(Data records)
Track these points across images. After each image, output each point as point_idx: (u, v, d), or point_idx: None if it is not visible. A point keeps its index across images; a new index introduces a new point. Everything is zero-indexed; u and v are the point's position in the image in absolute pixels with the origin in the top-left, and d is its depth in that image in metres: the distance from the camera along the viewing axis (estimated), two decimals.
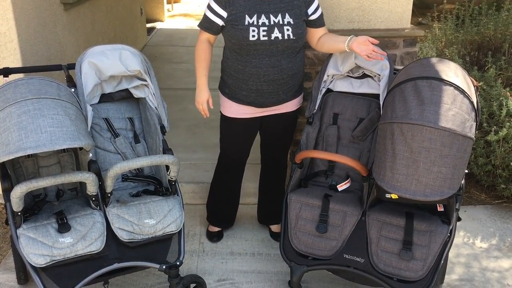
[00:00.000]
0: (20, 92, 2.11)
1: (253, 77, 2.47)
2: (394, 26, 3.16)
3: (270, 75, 2.45)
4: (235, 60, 2.49)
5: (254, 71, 2.45)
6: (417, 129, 1.98)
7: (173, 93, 5.24)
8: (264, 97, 2.53)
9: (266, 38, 2.37)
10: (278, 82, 2.49)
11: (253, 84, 2.49)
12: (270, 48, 2.40)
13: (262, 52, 2.41)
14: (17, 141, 1.93)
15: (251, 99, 2.54)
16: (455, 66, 2.25)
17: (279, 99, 2.56)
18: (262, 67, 2.43)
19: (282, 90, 2.53)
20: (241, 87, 2.53)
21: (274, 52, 2.42)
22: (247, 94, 2.53)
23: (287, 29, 2.39)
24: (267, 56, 2.42)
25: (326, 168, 2.65)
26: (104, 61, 2.47)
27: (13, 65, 2.92)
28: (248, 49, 2.41)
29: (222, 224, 3.02)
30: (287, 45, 2.42)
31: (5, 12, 2.83)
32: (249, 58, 2.44)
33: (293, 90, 2.59)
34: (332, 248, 2.33)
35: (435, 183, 1.99)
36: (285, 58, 2.45)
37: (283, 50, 2.43)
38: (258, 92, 2.51)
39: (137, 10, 6.74)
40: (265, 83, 2.48)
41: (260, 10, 2.38)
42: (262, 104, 2.56)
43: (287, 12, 2.40)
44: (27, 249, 2.07)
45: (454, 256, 2.87)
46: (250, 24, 2.37)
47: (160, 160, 2.25)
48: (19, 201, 2.05)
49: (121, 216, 2.27)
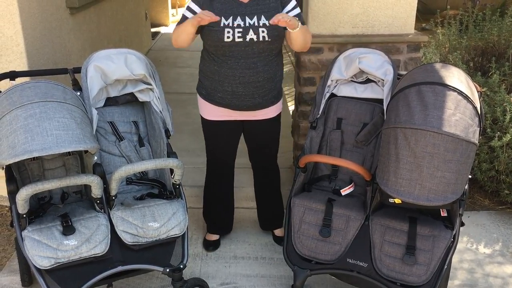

Task goal:
Where a line contains "43: (287, 12, 2.40)", begin there and transcribe every line through the last one of the records above, exactly and with no pictures.

Result below:
43: (287, 12, 2.40)
44: (27, 249, 2.07)
45: (454, 256, 2.87)
46: (250, 24, 2.37)
47: (160, 160, 2.25)
48: (19, 201, 2.05)
49: (121, 216, 2.27)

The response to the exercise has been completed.